Whenever a line below includes the word "Ünite", copy that line.
*** Excerpted data Section Begins ***
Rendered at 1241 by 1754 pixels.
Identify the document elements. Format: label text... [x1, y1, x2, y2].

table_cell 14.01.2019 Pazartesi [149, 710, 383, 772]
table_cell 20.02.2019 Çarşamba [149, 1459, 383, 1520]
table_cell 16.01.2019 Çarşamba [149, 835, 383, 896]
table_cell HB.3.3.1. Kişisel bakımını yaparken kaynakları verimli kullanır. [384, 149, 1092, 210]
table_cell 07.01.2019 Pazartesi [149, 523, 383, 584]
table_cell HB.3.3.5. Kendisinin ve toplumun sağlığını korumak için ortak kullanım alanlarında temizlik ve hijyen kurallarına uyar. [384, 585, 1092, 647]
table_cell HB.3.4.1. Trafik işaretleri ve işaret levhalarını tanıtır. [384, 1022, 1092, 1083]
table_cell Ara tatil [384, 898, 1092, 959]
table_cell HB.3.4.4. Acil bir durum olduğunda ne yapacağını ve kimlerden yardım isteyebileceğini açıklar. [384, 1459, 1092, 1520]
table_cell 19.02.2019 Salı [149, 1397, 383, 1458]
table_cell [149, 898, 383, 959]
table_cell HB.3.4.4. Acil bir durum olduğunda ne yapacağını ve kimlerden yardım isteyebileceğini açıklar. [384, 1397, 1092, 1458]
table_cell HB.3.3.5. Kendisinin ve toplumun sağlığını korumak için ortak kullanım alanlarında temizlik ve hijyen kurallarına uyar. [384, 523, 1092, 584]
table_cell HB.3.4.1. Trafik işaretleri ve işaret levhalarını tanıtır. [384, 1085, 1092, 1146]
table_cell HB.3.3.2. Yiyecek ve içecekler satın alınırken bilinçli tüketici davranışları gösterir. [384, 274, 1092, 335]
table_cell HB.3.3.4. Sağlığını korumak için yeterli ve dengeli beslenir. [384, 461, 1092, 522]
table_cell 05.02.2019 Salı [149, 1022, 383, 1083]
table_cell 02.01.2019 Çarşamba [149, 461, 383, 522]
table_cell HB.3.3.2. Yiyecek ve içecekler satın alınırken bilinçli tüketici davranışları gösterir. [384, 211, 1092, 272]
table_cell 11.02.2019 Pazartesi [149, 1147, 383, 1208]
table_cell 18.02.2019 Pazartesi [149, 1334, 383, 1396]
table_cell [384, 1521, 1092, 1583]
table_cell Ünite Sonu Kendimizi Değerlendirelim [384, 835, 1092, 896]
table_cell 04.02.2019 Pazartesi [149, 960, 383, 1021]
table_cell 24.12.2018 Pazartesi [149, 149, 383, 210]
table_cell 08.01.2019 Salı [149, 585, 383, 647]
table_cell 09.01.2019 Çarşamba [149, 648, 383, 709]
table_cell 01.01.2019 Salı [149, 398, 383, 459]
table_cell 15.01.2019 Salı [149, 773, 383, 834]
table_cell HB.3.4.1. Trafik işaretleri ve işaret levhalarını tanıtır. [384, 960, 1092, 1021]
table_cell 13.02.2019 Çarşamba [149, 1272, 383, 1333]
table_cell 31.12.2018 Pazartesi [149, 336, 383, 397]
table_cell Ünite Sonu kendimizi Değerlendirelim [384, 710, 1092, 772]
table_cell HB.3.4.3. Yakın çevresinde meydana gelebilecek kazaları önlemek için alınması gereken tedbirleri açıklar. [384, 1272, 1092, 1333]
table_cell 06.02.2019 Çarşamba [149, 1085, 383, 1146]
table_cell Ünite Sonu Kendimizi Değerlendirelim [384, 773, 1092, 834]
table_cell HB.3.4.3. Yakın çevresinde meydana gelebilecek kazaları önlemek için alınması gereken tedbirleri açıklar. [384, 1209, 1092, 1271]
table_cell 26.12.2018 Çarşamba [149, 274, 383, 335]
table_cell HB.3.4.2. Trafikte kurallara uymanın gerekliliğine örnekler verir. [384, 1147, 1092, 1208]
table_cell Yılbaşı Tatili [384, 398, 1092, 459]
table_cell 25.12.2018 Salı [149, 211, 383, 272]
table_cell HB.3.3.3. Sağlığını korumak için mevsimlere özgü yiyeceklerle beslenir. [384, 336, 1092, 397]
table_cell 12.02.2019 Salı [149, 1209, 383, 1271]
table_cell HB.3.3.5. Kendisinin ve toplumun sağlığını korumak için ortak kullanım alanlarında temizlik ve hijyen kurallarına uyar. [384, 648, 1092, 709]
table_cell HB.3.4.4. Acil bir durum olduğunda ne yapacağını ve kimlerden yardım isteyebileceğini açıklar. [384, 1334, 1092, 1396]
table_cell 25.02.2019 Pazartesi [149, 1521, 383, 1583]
*** Excerpted data Section Ends ***
** Written response **
table_cell Ünite Sonu Kendimizi Değerlendirelim [384, 835, 1092, 896]
table_cell Ünite Sonu kendimizi Değerlendirelim [384, 710, 1092, 772]
table_cell Ünite Sonu Kendimizi Değerlendirelim [384, 773, 1092, 834]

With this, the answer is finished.